INSTRUCTIONS TO FOLLOW:
Lay out every line of the records as a Markdown table with the columns Number and Record line, numbering the rows and dropping any blank lines.

(Saved entries)
▽
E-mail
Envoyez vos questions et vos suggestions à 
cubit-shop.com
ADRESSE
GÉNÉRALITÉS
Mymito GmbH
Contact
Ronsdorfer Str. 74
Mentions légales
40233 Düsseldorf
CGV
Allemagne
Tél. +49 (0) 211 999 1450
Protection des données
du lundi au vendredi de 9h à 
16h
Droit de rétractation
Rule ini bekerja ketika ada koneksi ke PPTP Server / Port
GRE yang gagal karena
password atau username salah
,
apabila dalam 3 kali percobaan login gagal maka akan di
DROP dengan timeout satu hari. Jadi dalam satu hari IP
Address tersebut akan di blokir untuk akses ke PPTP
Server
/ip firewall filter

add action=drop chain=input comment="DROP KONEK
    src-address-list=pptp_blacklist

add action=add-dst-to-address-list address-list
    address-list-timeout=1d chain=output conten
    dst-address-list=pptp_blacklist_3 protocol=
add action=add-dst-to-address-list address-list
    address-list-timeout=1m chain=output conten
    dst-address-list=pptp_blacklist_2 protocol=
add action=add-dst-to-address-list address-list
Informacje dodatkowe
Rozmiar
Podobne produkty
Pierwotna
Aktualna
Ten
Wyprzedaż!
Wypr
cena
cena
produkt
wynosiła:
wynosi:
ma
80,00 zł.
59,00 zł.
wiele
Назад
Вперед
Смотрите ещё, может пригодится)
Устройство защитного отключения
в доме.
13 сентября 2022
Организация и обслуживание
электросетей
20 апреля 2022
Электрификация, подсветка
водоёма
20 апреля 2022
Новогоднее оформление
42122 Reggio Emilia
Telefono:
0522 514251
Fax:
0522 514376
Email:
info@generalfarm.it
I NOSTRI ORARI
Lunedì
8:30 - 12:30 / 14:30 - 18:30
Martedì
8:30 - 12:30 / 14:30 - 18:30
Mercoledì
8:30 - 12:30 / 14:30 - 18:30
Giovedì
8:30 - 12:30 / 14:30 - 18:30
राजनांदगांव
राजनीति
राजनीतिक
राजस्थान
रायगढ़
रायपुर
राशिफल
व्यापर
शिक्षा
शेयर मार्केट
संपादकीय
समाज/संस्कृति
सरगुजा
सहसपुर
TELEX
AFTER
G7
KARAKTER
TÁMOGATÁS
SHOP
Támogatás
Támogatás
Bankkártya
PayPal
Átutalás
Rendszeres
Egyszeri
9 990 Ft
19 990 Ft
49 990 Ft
△
TASK OUTPUT:
| Number | Record line |
|---|---|
| 1 | E-mail |
| 2 | Envoyez vos questions et vos suggestions à  |
| 3 | cubit-shop.com |
| 4 | ADRESSE |
| 5 | GÉNÉRALITÉS |
| 6 | Mymito GmbH |
| 7 | Contact |
| 8 | Ronsdorfer Str. 74 |
| 9 | Mentions légales |
| 10 | 40233 Düsseldorf |
| 11 | CGV |
| 12 | Allemagne |
| 13 | Tél. +49 (0) 211 999 1450 |
| 14 | Protection des données |
| 15 | du lundi au vendredi de 9h à  |
| 16 | 16h |
| 17 | Droit de rétractation |
| 18 | Rule ini bekerja ketika ada koneksi ke PPTP Server / Port |
| 19 | GRE yang gagal karena |
| 20 | password atau username salah |
| 21 | , |
| 22 | apabila dalam 3 kali percobaan login gagal maka akan di |
| 23 | DROP dengan timeout satu hari. Jadi dalam satu hari IP |
| 24 | Address tersebut akan di blokir untuk akses ke PPTP |
| 25 | Server |
| 26 | /ip firewall filter |
| 27 | add action=drop chain=input comment="DROP KONEK |
| 28 |     src-address-list=pptp_blacklist |
| 29 | add action=add-dst-to-address-list address-list |
| 30 |     address-list-timeout=1d chain=output conten |
| 31 |     dst-address-list=pptp_blacklist_3 protocol= |
| 32 | add action=add-dst-to-address-list address-list |
| 33 |     address-list-timeout=1m chain=output conten |
| 34 |     dst-address-list=pptp_blacklist_2 protocol= |
| 35 | add action=add-dst-to-address-list address-list |
| 36 | Informacje dodatkowe |
| 37 | Rozmiar |
| 38 | Podobne produkty |
| 39 | Pierwotna |
| 40 | Aktualna |
| 41 | Ten |
| 42 | Wyprzedaż! |
| 43 | Wypr |
| 44 | cena |
| 45 | cena |
| 46 | produkt |
| 47 | wynosiła: |
| 48 | wynosi: |
| 49 | ma |
| 50 | 80,00 zł. |
| 51 | 59,00 zł. |
| 52 | wiele |
| 53 | Назад |
| 54 | Вперед |
| 55 | Смотрите ещё, может пригодится) |
| 56 | Устройство защитного отключения |
| 57 | в доме. |
| 58 | 13 сентября 2022 |
| 59 | Организация и обслуживание |
| 60 | электросетей |
| 61 | 20 апреля 2022 |
| 62 | Электрификация, подсветка |
| 63 | водоёма |
| 64 | 20 апреля 2022 |
| 65 | Новогоднее оформление |
| 66 | 42122 Reggio Emilia |
| 67 | Telefono: |
| 68 | 0522 514251 |
| 69 | Fax: |
| 70 | 0522 514376 |
| 71 | Email: |
| 72 | info@generalfarm.it |
| 73 | I NOSTRI ORARI |
| 74 | Lunedì |
| 75 | 8:30 - 12:30 / 14:30 - 18:30 |
| 76 | Martedì |
| 77 | 8:30 - 12:30 / 14:30 - 18:30 |
| 78 | Mercoledì |
| 79 | 8:30 - 12:30 / 14:30 - 18:30 |
| 80 | Giovedì |
| 81 | 8:30 - 12:30 / 14:30 - 18:30 |
| 82 | राजनांदगांव |
| 83 | राजनीति |
| 84 | राजनीतिक |
| 85 | राजस्थान |
| 86 | रायगढ़ |
| 87 | रायपुर |
| 88 | राशिफल |
| 89 | व्यापर |
| 90 | शिक्षा |
| 91 | शेयर मार्केट |
| 92 | संपादकीय |
| 93 | समाज/संस्कृति |
| 94 | सरगुजा |
| 95 | सहसपुर |
| 96 | TELEX |
| 97 | AFTER |
| 98 | G7 |
| 99 | KARAKTER |
| 100 | TÁMOGATÁS |
| 101 | SHOP |
| 102 | Támogatás |
| 103 | Támogatás |
| 104 | Bankkártya |
| 105 | PayPal |
| 106 | Átutalás |
| 107 | Rendszeres |
| 108 | Egyszeri |
| 109 | 9 990 Ft |
| 110 | 19 990 Ft |
| 111 | 49 990 Ft |